A second trader declared that “oil showed no life again today. I’m noticing Carrizo [Oil & Gas’ issue of 7½% notes due 2020] was pretty active” at 98¾, which he said was down ¾ point.

“Oil closed down almost a buck. Oil is showing no life, so most of that stuff is going to remain heavy,” he concluded.

Dish gets cracked

Apart from the energy names, a trader said that Dish DBS’ paper was lower – he said the satellite TV broadcaster “is worried about the online competition. They’ve been getting hit.”

He said its 5 7/8% notes due 2022 “were a little heavy yesterday and down like another point today, to 96½” after having traded “almost at 98” on Thursday.

The company’s paper “was off about a point, across the board.”

He saw its 5 7/8% notes due 2024 off 1 point to finish at 93.

He said investors were concerned “with the online [streaming] affecting all of these guys – the younger kids are watching everything on line” on their iPhones and tablets instead of turning on traditional television – including Dish.

Indicators off on day, week

Statistical measures of junk market performance were lower across the board for a second consecutive session on Friday; they had turned lower on Thursday, after having been mixed for two straight sessions before that.

The indicators were also lower all around versus where they had closed out the previous Friday, after having been higher that previous week. This week was the fourth week out of the last six during which the indicators were all lower on a Friday-to-Friday basis.

The KDP High Yield Daily Index plunged by 25 basis points on Friday to end at 68.85, its third successive loss and its fifth such downturn in the last six sessions. It had slid by 19 bps on Thursday.

Its yield, meanwhile, rose by 9 bps to 6.07% its second straight widening; on Thursday, it had pushed up by 7 bps.

Those levels compare unfavorably to the 69.33 index reading and 5.93% yield recorded last Friday, July 31.

The Markit Series 24 CDX North American High Yield Index finished off by 11/32 point on Friday at 105 7/32 bid, 105 9/32 offered, its second setback in a row and third in the last five sessions. It had lost 17/32 point on Thursday.

It also finished down from the 106 1/8 bid, 106¼ offered level at which it had closed last Friday.

The Merrill Lynch North American Master II High Yield Index suffered its fifth straight loss on Friday, dropping by 0.34%, on top of Thursday’s 0.304% retreat.

Friday’s loss lowered the index’s year-to-date return to 1.046% from 1.39% on Thursday.

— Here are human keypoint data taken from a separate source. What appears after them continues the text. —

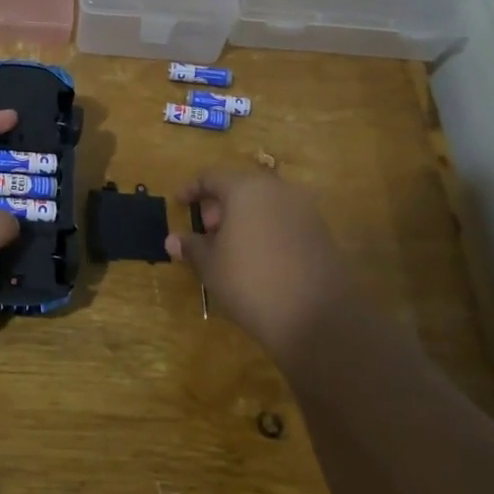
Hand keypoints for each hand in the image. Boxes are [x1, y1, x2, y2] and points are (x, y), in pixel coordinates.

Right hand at [165, 166, 354, 356]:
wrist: (318, 317)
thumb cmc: (251, 282)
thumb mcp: (211, 266)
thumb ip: (192, 247)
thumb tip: (173, 239)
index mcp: (246, 188)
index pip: (212, 176)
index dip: (192, 188)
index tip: (179, 203)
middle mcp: (277, 190)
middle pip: (241, 187)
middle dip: (219, 205)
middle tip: (205, 230)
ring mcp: (304, 210)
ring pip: (264, 203)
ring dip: (243, 217)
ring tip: (229, 247)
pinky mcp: (320, 232)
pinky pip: (283, 220)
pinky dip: (265, 229)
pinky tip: (257, 257)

Those levels also remained well down from the 4.062% reading recorded on May 29, the index’s peak level for the year so far.

Several other index components also posted setbacks, bringing them to their worst levels of the year so far.

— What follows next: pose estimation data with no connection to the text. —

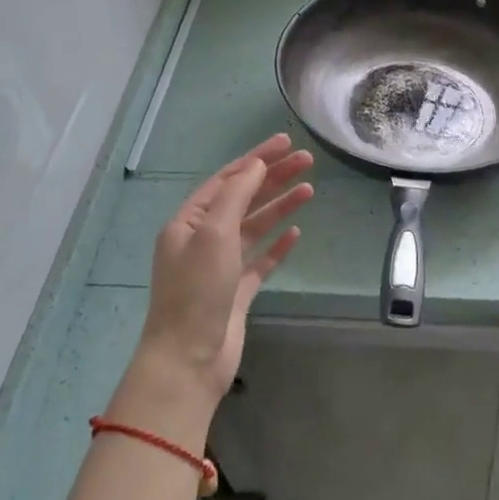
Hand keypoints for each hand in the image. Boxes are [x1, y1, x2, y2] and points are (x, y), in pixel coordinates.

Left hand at [130, 135, 312, 424]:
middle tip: (307, 161)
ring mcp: (221, 266)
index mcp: (188, 222)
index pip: (226, 180)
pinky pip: (260, 260)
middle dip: (273, 178)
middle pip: (243, 199)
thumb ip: (235, 196)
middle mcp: (203, 240)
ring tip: (310, 190)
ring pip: (254, 227)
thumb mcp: (213, 234)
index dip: (256, 159)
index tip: (286, 141)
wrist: (190, 358)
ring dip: (279, 207)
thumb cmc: (197, 291)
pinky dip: (278, 245)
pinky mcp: (237, 291)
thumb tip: (255, 166)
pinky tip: (296, 233)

The index’s yield-to-worst rose to a new 2015 high of 7.118%, surpassing the previous zenith of 7.076%, which had been set on July 27.

Its spread to worst versus comparable Treasury issues widened to 560 bps, up from the previous wide point of 558 bps seen on July 27.

And its average price of the components listed within fell to a new low for the year of 96.26659, down from the prior low of 96.28829, also set on July 27.

For the week, the index dropped 0.802% – its second biggest weekly drop this year, surpassed only by the 1.01% plunge in the week ended July 24.

The week’s loss was in contrast to its 0.439% gain last week, which had left its year-to-date return at 1.863%. This week’s loss was the second in three weeks and the fifth such decline in the last seven weeks.

In the 31 weeks since the beginning of the year, losses have now been seen in 12 of those weeks, versus 19 weeks in which the index had finished higher.